We also know that accidents disproportionately affect people from more deprived backgrounds, making them a clear example of the health inequalities that the NHS 10-year plan sets out to tackle. RoSPA calculates that the cost to the NHS of treating accidents is nearly equivalent to the cost of treating obesity, and twice the cost of treating conditions related to smoking.
The Get Britain Working White Paper that the Minister will be very familiar with identified 2.8 million people out of work due to long-term sickness. Many of these cases stem from preventable injuries. A more co-ordinated approach in government to health and employment accident prevention will keep more people healthy and in work. It will reduce benefit dependency and ensure that local authorities are more financially supported in designing safer communities.
Of course, we have the Employment Rights Bill going through the House of Lords at the moment. It offers a real opportunity to improve workplace safety. Day-one sick pay rights will reduce presenteeism and injury risk. The new fair work agency will enforce safe working conditions and whistleblower protections.
As well as the opportunities inherent in the Government’s agenda, there are also opportunities for getting better co-ordinated data into the area of accident prevention. At present, data is siloed, inconsistent and incomplete. Without robust data, we cannot target interventions, measure impact or hold systems to account. Australia’s national injury surveillance unit shows what is possible and it is a good example for us. It would make sense for the Government to encourage standardised reporting across the four nations. At the moment, we cannot compare data across England, Wales, Scotland and Northern Ireland. We should invest in real-time data infrastructure, as well as having an annual injury report published.
RoSPA’s headline call to government is for a national accident prevention strategy led by a named Minister, perhaps a departmental Minister who already has a portfolio, or a Cabinet Office Minister. I would like to put a few questions to my noble friend the Minister before I close. Does she agree with a named Minister heading up co-ordination? Does she think this is an area for co-ordination of data across the four nations of the UK? What provisions in the NHS 10-year plan actually address accident prevention? Can the Get Britain Working reforms be levered to reduce injury-related worklessness? Does she agree with empowerment through education, embedding accident prevention across the whole life course, from early years to old age, in schools, workplaces and communities?
I will leave noble Lords with RoSPA’s current costings for serious accidents.

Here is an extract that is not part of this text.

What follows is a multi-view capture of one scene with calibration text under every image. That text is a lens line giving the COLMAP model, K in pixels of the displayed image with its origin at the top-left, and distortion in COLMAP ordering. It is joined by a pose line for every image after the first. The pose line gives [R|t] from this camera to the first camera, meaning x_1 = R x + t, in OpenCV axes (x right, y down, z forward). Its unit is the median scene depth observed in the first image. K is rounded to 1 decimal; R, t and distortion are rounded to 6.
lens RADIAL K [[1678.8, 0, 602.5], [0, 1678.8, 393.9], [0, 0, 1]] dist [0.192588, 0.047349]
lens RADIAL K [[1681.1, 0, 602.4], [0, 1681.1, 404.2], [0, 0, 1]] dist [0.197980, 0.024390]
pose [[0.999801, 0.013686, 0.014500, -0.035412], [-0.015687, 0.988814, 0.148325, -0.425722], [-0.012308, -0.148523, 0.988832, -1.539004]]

I found it slightly unbelievable when I first read it. Having had a deeper dive, with the help of the RoSPA team, who are sitting at the back, I understand that it is probably a conservative estimate. It estimates £12 billion as the annual cost of accidents, which is evenly split between the cost to the NHS and the cost to businesses.
Around £6 billion is attributed to NHS treatment costs, based on hospital bed days and A&E attendances, and the remaining £6 billion reflects lost productivity, calculated from working days lost due to injury, post-discharge recovery and time taken off by carers, adjusted to include the wider business impact of staff absence. For an economy in search of growth and a population in search of answers to needless and rising injury and death, this needs serious investigation.